ME: What’s in the bag?
FRIEND: A bicycle helmet for my kid.
ME: When I was a kid, we didn’t wear helmets, and we turned out just fine.
FRIEND: Well, you know-
ME: When I was a kid, we didn’t wear helmets, and we turned out just fine.
FRIEND: …
ME: What’s in the bag?
Seth Rogen and James Franco having their movie pulled due to terrorist threats sounds like the plot of a Seth Rogen and James Franco movie.
Freezing bananas before they go bad is a great tip I learned 6 months ago. Now I have a freezer full of bananas
Asked my friend how he’s been and he replied saying he wasn’t doing so great and tbh he’s in a bad state right now.
I told him so many people have been there and can commiserate, but he’s gotta keep going and just remember: Rhode Island doesn’t take too long to drive through.
“It’s Christmas Eve, not Christmas Steve.” -confused homophobe
My Mom is ABSOLUTELY POSITIVE I should eat this tuna she purchased 4 years ago.
If I’m not around tomorrow, you know why…
“dom or sub?”
subway but dominos isn’t bad on occasion
My dream catcher has asked for hazard pay.
WIFE: I’m starting to think my husband has lied about his profession.
WIFES FRIEND: Why?
[I walk through the door and hang up my McDonald’s visor]
ME: Hey honey I’m back from the lawyer factory.
If you’re not going to offer booze at your wedding, at least have the decency to provide a wifi password.
Her: I just feel so alone
Him: Jesus loves you
Jesus: [awkwardly] Duuude shut up
*snowing outside*
HIM: I should salt the front walk
ME, nodding: Ooh, to enhance the umami flavor
If you keep your curtains open at night, please know I WILL slow down as I drive by to critique your decorating and see what you’re watching.
Old cordless phones, for when you really need to be on the phone, but also need to sword fight the cat.
Hannibal Lecter: I don’t taste the girl scout in this cookie.
My wife CLAIMS to be my best friend but she didn’t seemed all that psyched when I bragged about this girl at work I just made out with.
WIFE: *motions to me that she’s choking*
ME: *immediately dials 911*
911: what the emergency
ME: *handing her the phone* here u talk to them
doctor: and how long has your most recent panic attack been going on
me: probably since the summer of 2015
Maybe the Titanic sank because there were too many cats onboard, you don’t know.
Food prices really ARE insane right now. My son just charged me $300 for a plastic taco from his toy food truck.
To use Google efficiently, write like Tarzan. “good tacos boston”
It’s kind of cool when athletes exchange jerseys after a game but trying this with your doctor after a prostate exam isn’t the same, so he said.

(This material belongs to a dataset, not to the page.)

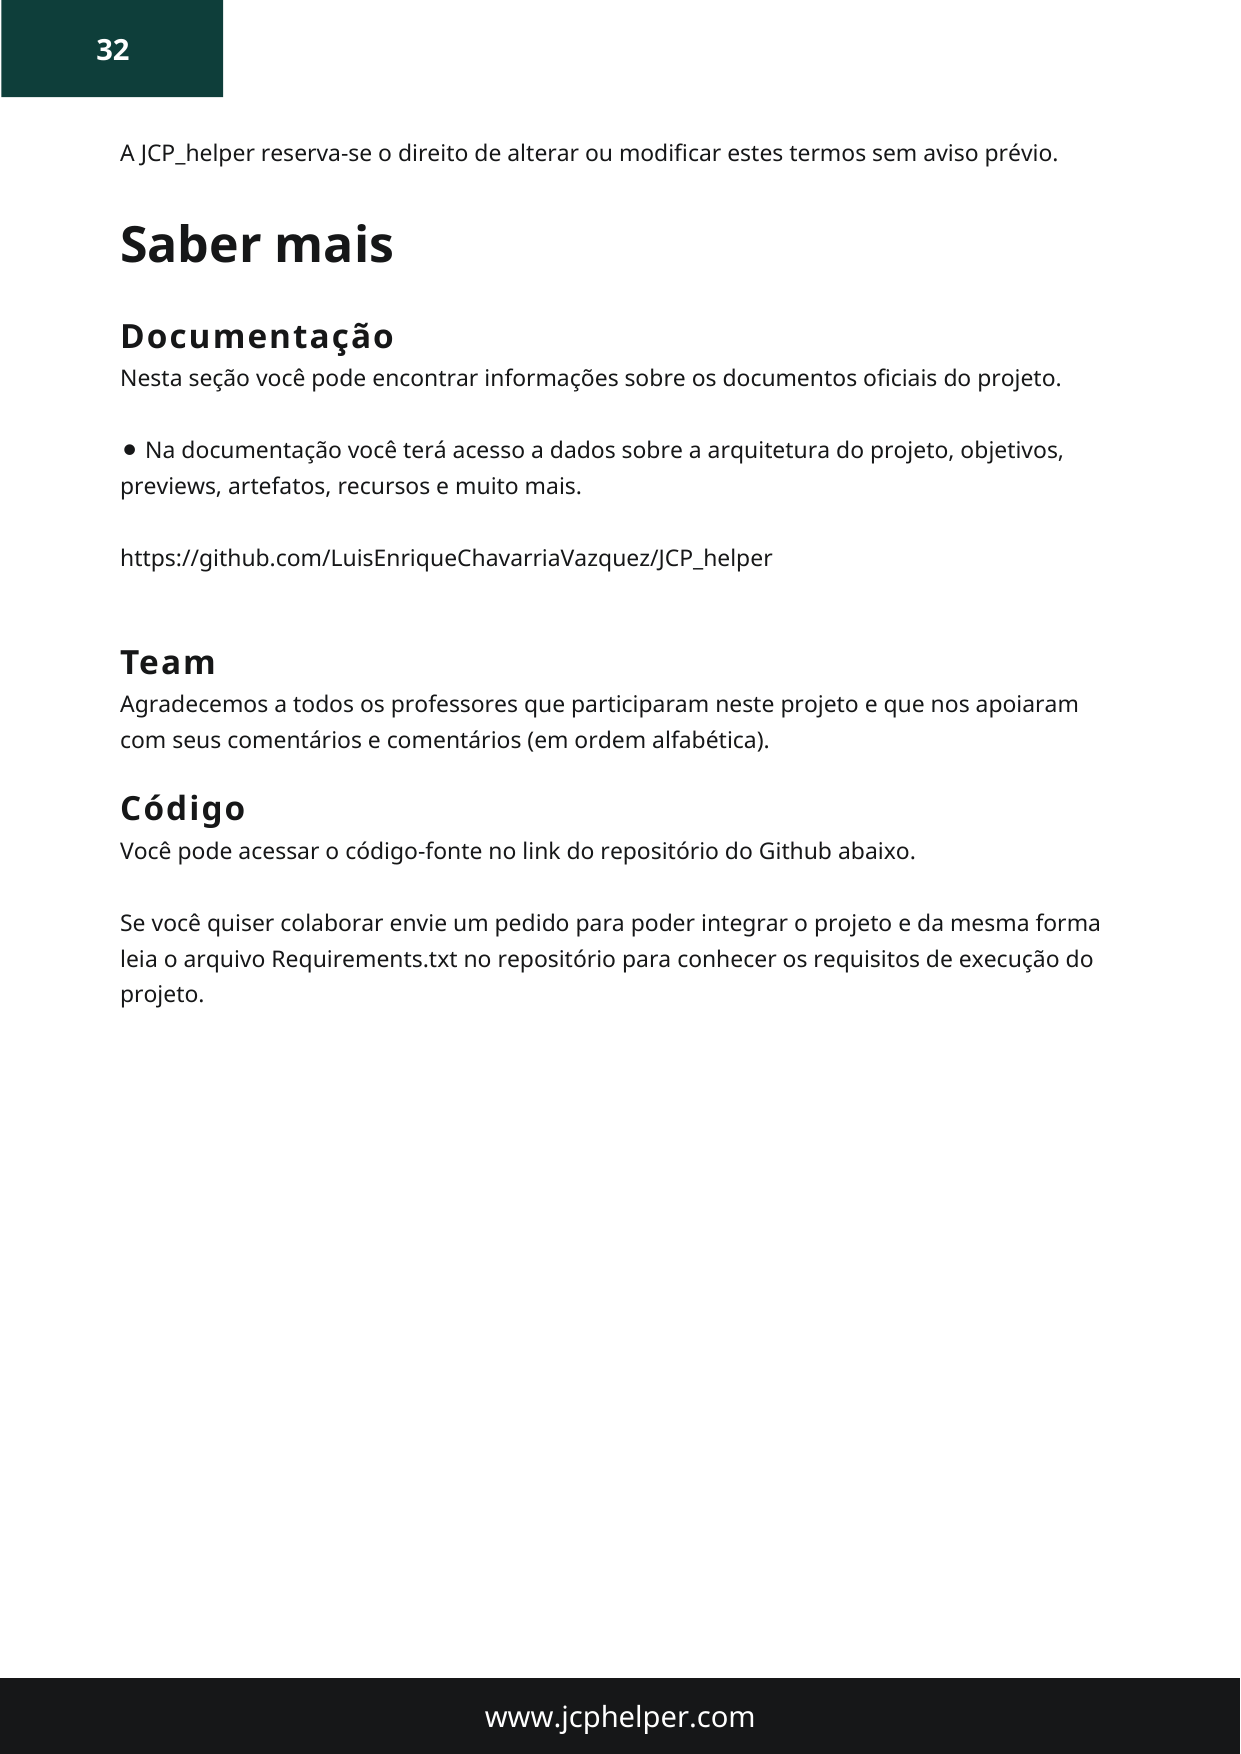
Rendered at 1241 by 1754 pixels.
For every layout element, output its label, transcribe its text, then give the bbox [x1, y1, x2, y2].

Web MD should go ahead and sell caskets.
My wife complains that I never open the car door for her, but when I do she’s all, “Stop it, you’re driving too fast! We’re on a bridge!”

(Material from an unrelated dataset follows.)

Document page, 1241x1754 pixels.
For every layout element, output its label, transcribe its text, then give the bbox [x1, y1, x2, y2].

-currently looking for an adult
-Realizing I’m an adult
-Now looking for an older adult
-Someone successful at adulting
-An adultier adult
When you know it’s a French word but you can’t quite remember which one
He was a satyr boy
She said see you later boy
He wasn’t goat enough for her
My kids teach me something every day. Today my 1-year-old taught me how much plumbers cost per hour. Who flushes a potato?